MATERIALS PROVIDED —
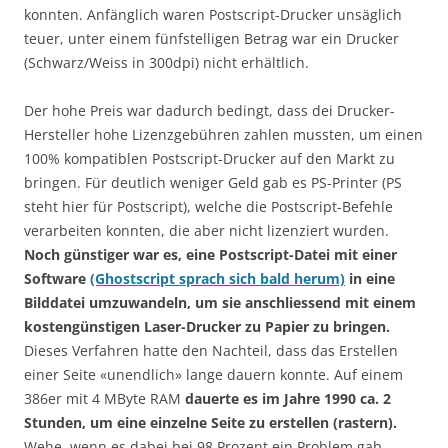
konnten. Anfänglich waren Postscript-Drucker unsäglich
teuer, unter einem fünfstelligen Betrag war ein Drucker
(Schwarz/Weiss in 300dpi) nicht erhältlich.
Der hohe Preis war dadurch bedingt, dass dei Drucker-
Hersteller hohe Lizenzgebühren zahlen mussten, um einen
100% kompatiblen Postscript-Drucker auf den Markt zu
bringen. Für deutlich weniger Geld gab es PS-Printer (PS
steht hier für Postscript), welche die Postscript-Befehle
verarbeiten konnten, die aber nicht lizenziert wurden.
Noch günstiger war es, eine Postscript-Datei mit einer
Software
(Ghostscript sprach sich bald herum)
in eine
Bilddatei umzuwandeln, um sie anschliessend mit einem
kostengünstigen Laser-Drucker zu Papier zu bringen.
Dieses Verfahren hatte den Nachteil, dass das Erstellen
einer Seite «unendlich» lange dauern konnte. Auf einem
386er mit 4 MByte RAM
dauerte es im Jahre 1990 ca. 2
Stunden, um eine einzelne Seite zu erstellen (rastern).
Wehe, wenn es dabei bei 98 Prozent ein Problem gab,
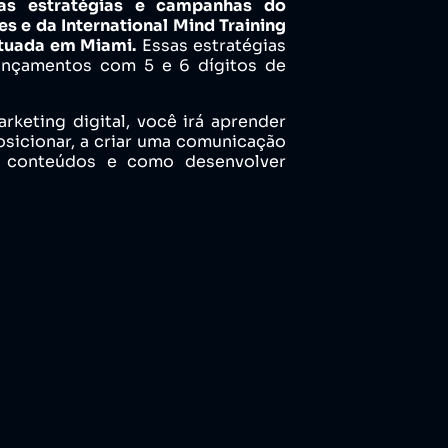
las estratégias e campanhas do
es e da International Mind Training
tuada em Miami.
Essas estratégias
ançamentos com 5 e 6 dígitos de
keting digital, você irá aprender
sicionar, a criar uma comunicação
r conteúdos e como desenvolver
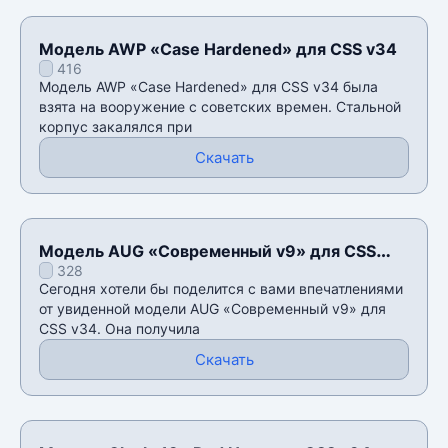
Модель AWP «Case Hardened» для CSS v34
416
Модель AWP «Case Hardened» для CSS v34 была
взята на вооружение с советских времен. Стальной
корпус закалялся при
Скачать
Модель AUG «Современный v9» для CSS
328
v34
Сегодня хотели бы поделится с вами впечатлениями
от увиденной модели AUG «Современный v9» для
CSS v34. Она получила
Скачать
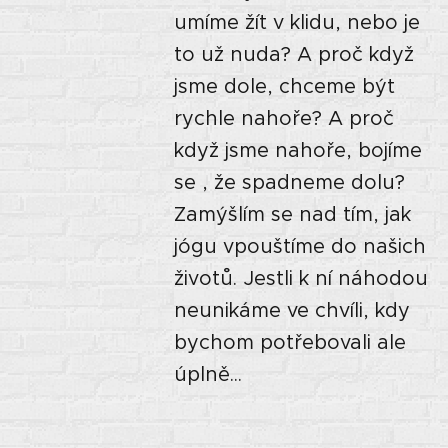
umíme žít v klidu, nebo je
to už nuda? A proč když
jsme dole, chceme být
rychle nahoře? A proč
když jsme nahoře, bojíme
se , že spadneme dolu?
Zamýšlím se nad tím, jak
jógu vpouštíme do našich
životů. Jestli k ní náhodou
neunikáme ve chvíli, kdy
bychom potřebovali ale
úplně...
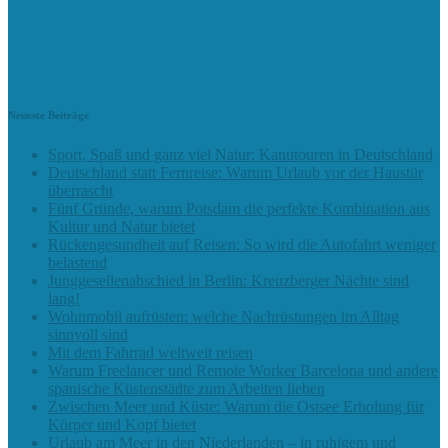
Neueste Beiträge
Sport, Spaß und ganz viel Natur: Kanutouren in Deutschland
Deutschland statt Fernreise: Warum Urlaub vor der Haustür
überrascht
Fünf Gründe, warum Potsdam die perfekte Kombination aus
Kultur und Natur bietet
Rückengesundheit auf Reisen: So wird die Autofahrt weniger
belastend
Junggesellenabschied in Berlin: Kreuzberger Nächte sind
lang!
Wohnmobil aufrüsten: welche Nachrüstungen im Alltag
sinnvoll sind
Mit dem Fahrrad weltweit reisen
Warum Freelancer und Remote Worker Barcelona und andere
spanische Küstenstädte zum Arbeiten lieben
Zwischen Meer und Küste: Warum die Ostsee Erholung für
Körper und Kopf bietet
Urlaub am Meer in den Niederlanden – in ruhigem und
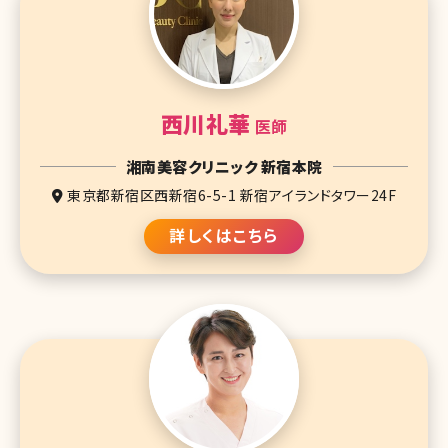
西川礼華
医師
湘南美容クリニック 新宿本院
東京都新宿区西新宿6-5-1 新宿アイランドタワー24F
詳しくはこちら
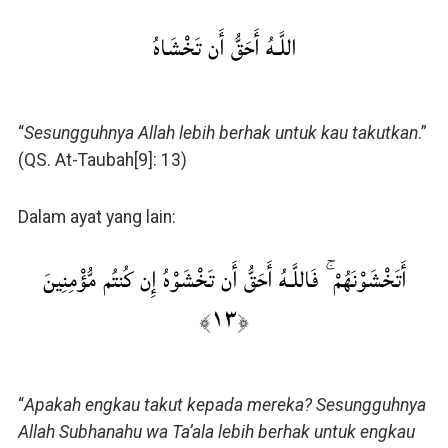
اللَّـهُ أَحَقُّ أَن تَخْشَاهُ
“
Sesungguhnya Allah lebih berhak untuk kau takutkan
.”
(QS. At-Taubah[9]: 13)
Dalam ayat yang lain:
أَتَخْشَوْنَهُمْ ۚ فَاللَّـهُ أَحَقُّ أَن تَخْشَوْهُ إِن كُنتُم مُّؤْمِنِينَ
﴿١٣﴾
“
Apakah engkau takut kepada mereka? Sesungguhnya
Allah Subhanahu wa Ta’ala lebih berhak untuk engkau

YOUR ASSIGNMENT —
Convert all the text lines in the listing above into one numbered list, omitting any blank lines. Leave out the pictures.

RESPONSE TO THIS EXERCISE —
1. konnten. Anfänglich waren Postscript-Drucker unsäglich
2. teuer, unter einem fünfstelligen Betrag war ein Drucker
3. (Schwarz/Weiss in 300dpi) nicht erhältlich.
4. Der hohe Preis war dadurch bedingt, dass dei Drucker-
5. Hersteller hohe Lizenzgebühren zahlen mussten, um einen
6. 100% kompatiblen Postscript-Drucker auf den Markt zu
7. bringen. Für deutlich weniger Geld gab es PS-Printer (PS
8. steht hier für Postscript), welche die Postscript-Befehle
9. verarbeiten konnten, die aber nicht lizenziert wurden.
10. Noch günstiger war es, eine Postscript-Datei mit einer
11. Software
12. (Ghostscript sprach sich bald herum)
13. in eine
14. Bilddatei umzuwandeln, um sie anschliessend mit einem
15. kostengünstigen Laser-Drucker zu Papier zu bringen.
16. Dieses Verfahren hatte den Nachteil, dass das Erstellen
17. einer Seite «unendlich» lange dauern konnte. Auf einem
18. 386er mit 4 MByte RAM
19. dauerte es im Jahre 1990 ca. 2
20. Stunden, um eine einzelne Seite zu erstellen (rastern).
21. Wehe, wenn es dabei bei 98 Prozent ein Problem gab,
22. las estratégias e campanhas do
23. es e da International Mind Training
24. tuada em Miami.
25. Essas estratégias
26. ançamentos com 5 e 6 dígitos de
27. keting digital, você irá aprender
28. sicionar, a criar uma comunicação
29. r conteúdos e como desenvolver
30. Модель AWP «Case Hardened» для CSS v34
31. 416
32. Модель AWP «Case Hardened» для CSS v34 была
33. взята на вооружение с советских времен. Стальной
34. корпус закалялся при
35. Скачать
36. Модель AUG «Современный v9» для CSS
37. 328
38. v34
39. Сегодня хотели бы поделится с вами впечатлениями
40. от увиденной модели AUG «Современный v9» для
41. CSS v34. Она получила
42. Скачать
43. umíme žít v klidu, nebo je
44. to už nuda? A proč když
45. jsme dole, chceme být
46. rychle nahoře? A proč
47. když jsme nahoře, bojíme
48. se , že spadneme dolu?
49. Zamýšlím se nad tím, jak
50. jógu vpouštíme do našich
51. životů. Jestli k ní náhodou
52. neunikáme ve chvíli, kdy
53. bychom potřebovali ale
54. úplně...
55. Neueste Beiträge
56. Sport, Spaß und ganz viel Natur: Kanutouren in Deutschland
57. Deutschland statt Fernreise: Warum Urlaub vor der Haustür
58. überrascht
59. Fünf Gründe, warum Potsdam die perfekte Kombination aus
60. Kultur und Natur bietet
61. Rückengesundheit auf Reisen: So wird die Autofahrt weniger
62. belastend
63. Junggesellenabschied in Berlin: Kreuzberger Nächte sind
64. lang!
65. Wohnmobil aufrüsten: welche Nachrüstungen im Alltag
66. sinnvoll sind
67. Mit dem Fahrrad weltweit reisen
68. Warum Freelancer und Remote Worker Barcelona und andere
69. spanische Küstenstädte zum Arbeiten lieben
70. Zwischen Meer und Küste: Warum die Ostsee Erholung für
71. Körper und Kopf bietet
72. Urlaub am Meer in den Niederlanden – in ruhigem und
73. 西川礼華
74. 医師
75. 湘南美容クリニック 新宿本院
76. 東京都新宿区西新宿6-5-1 新宿アイランドタワー24F
77. 詳しくはこちら
78. اللَّـهُ أَحَقُّ أَن تَخْشَاهُ
79. “
80. Sesungguhnya Allah lebih berhak untuk kau takutkan
81. .”
82. (QS. At-Taubah[9]: 13)
83. Dalam ayat yang lain:
84. أَتَخْشَوْنَهُمْ ۚ فَاللَّـهُ أَحَقُّ أَن تَخْشَوْهُ إِن كُنتُم مُّؤْمِنِينَ
85. ﴿١٣﴾
86. “
87. Apakah engkau takut kepada mereka? Sesungguhnya
88. Allah Subhanahu wa Ta’ala lebih berhak untuk engkau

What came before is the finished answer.